start

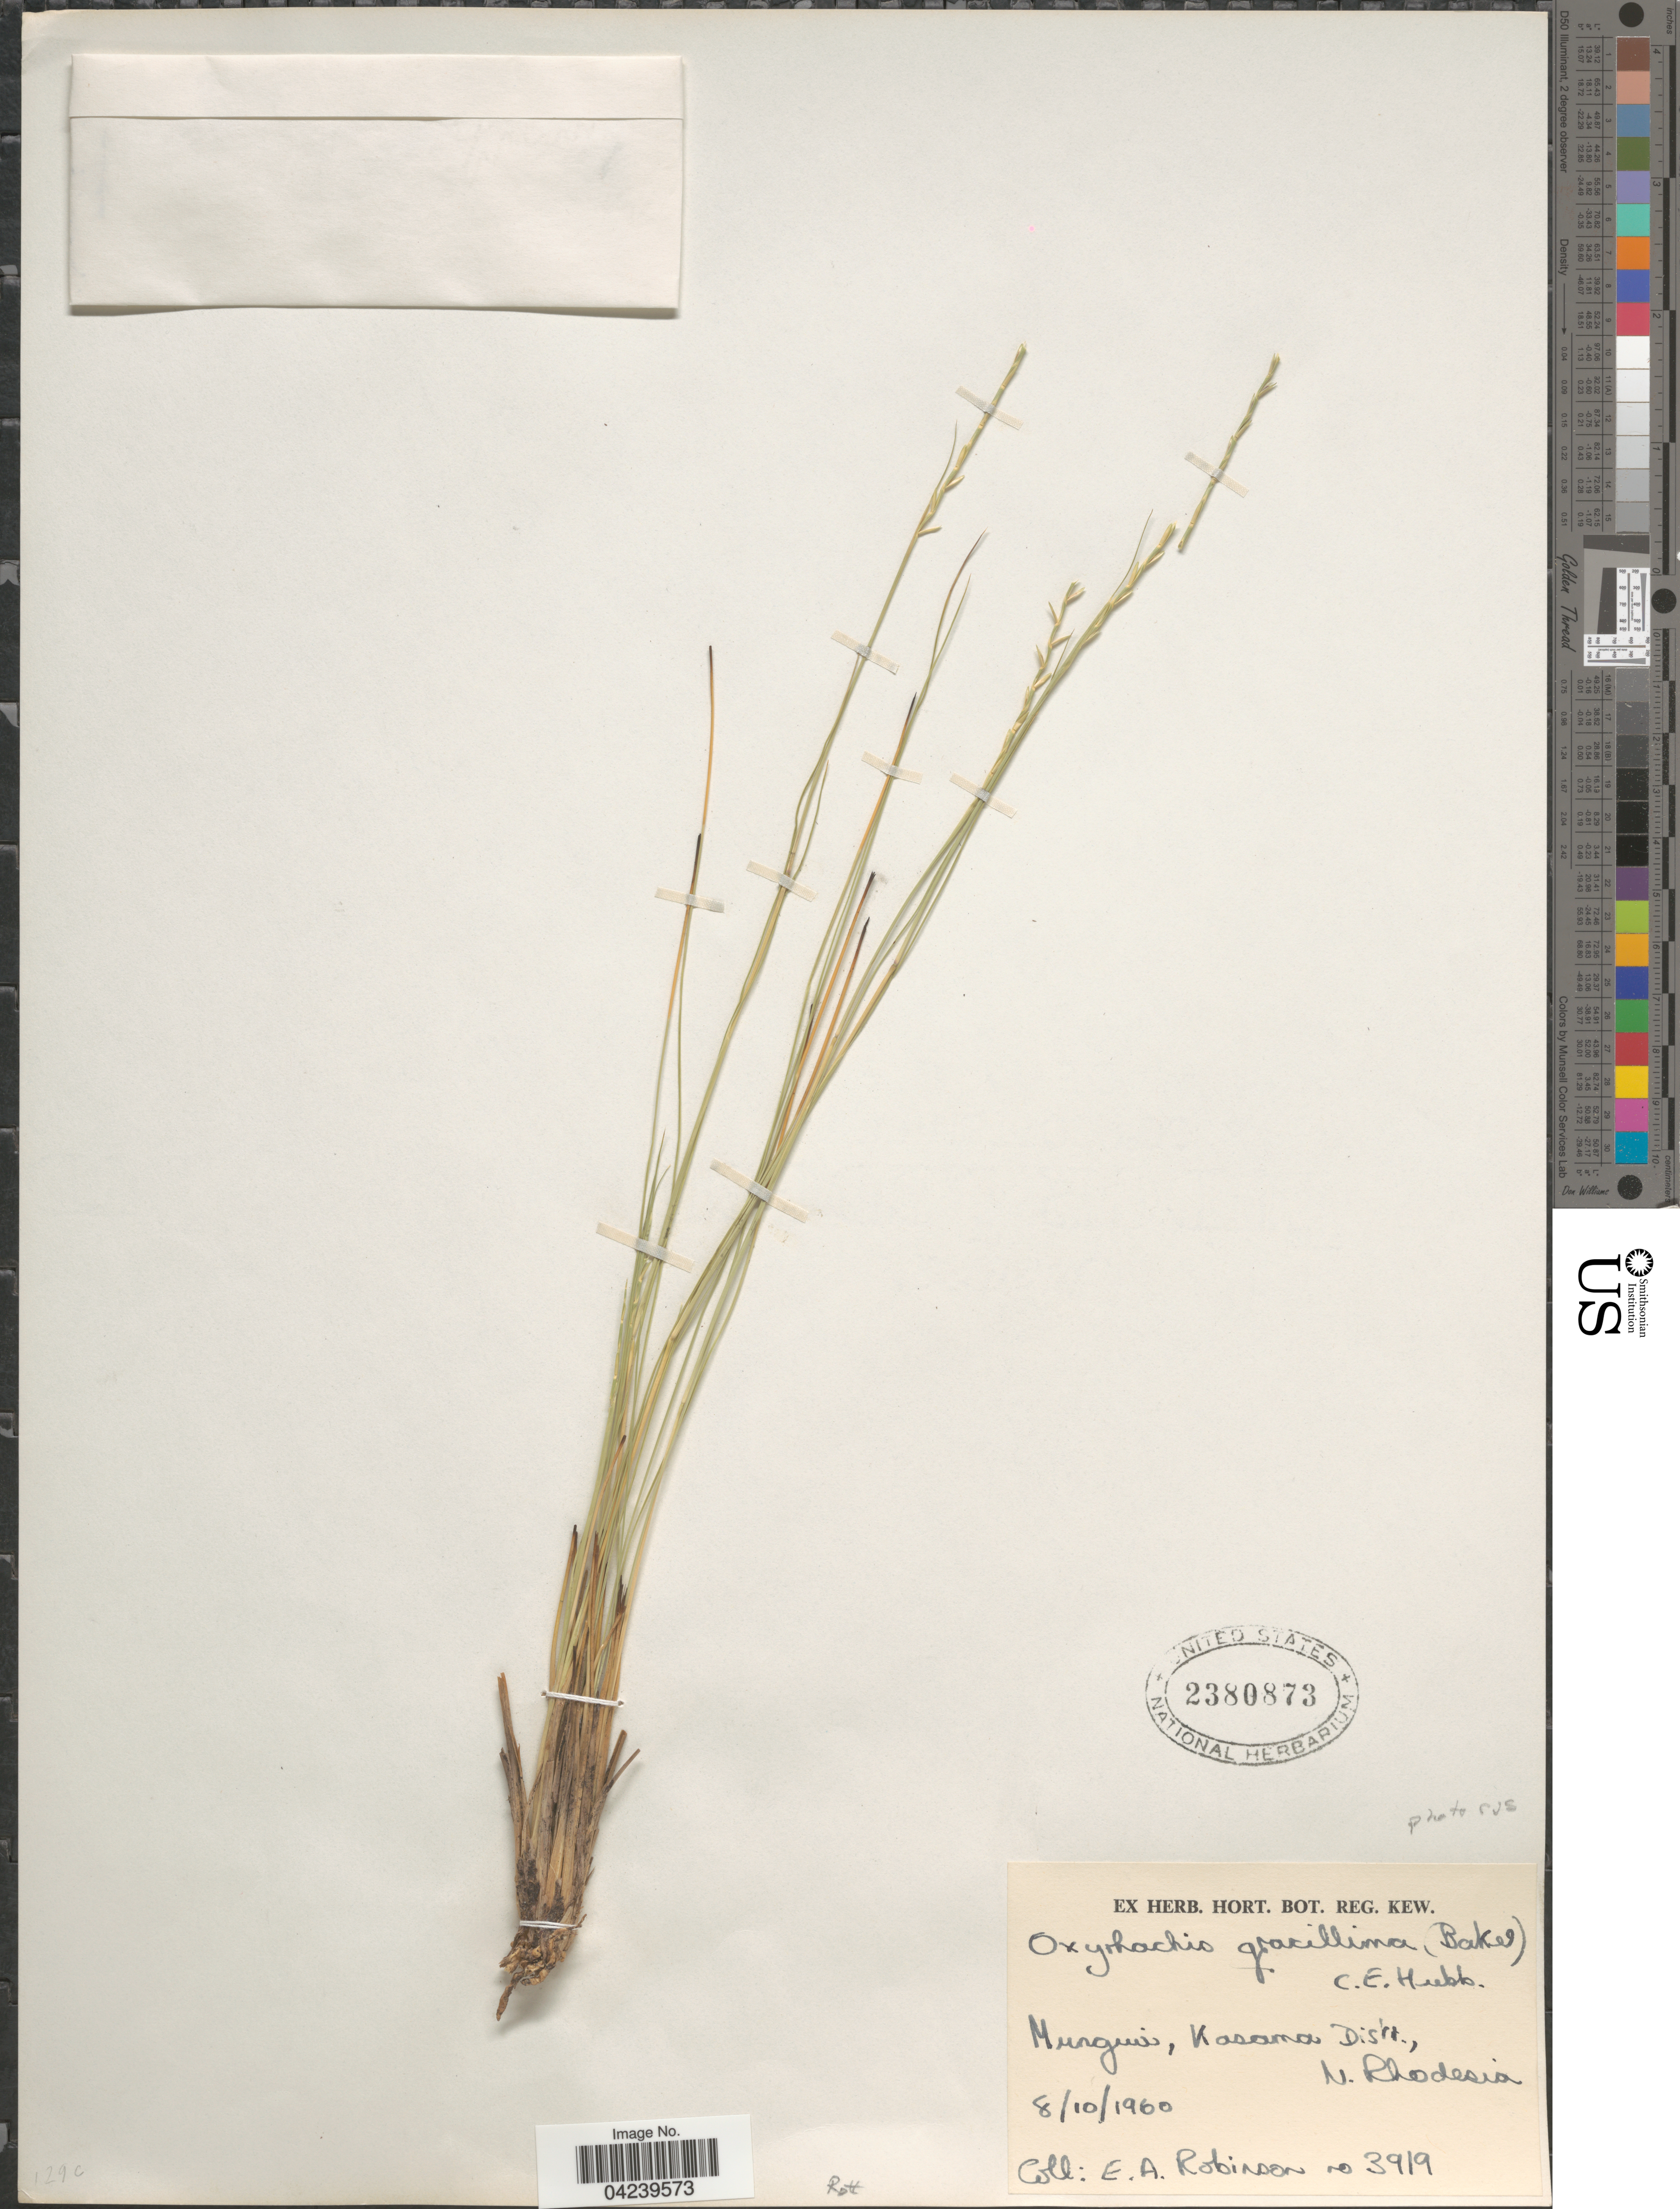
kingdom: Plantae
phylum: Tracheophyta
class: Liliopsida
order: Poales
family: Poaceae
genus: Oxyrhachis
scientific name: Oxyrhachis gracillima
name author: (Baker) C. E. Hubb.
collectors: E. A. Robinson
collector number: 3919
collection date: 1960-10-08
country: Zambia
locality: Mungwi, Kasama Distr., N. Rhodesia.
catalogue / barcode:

end

Task goal =>
Please format the rows from the line containing "genus: Oxyrhachis" through the end of the rows as a JSON list of strings, one string per line and with blank lines left out.

Written answer =>
[
  "genus: Oxyrhachis",
  "scientific name: Oxyrhachis gracillima",
  "name author: (Baker) C. E. Hubb.",
  "collectors: E. A. Robinson",
  "collector number: 3919",
  "collection date: 1960-10-08",
  "country: Zambia",
  "locality: Mungwi, Kasama Distr., N. Rhodesia.",
  "catalogue / barcode:"
]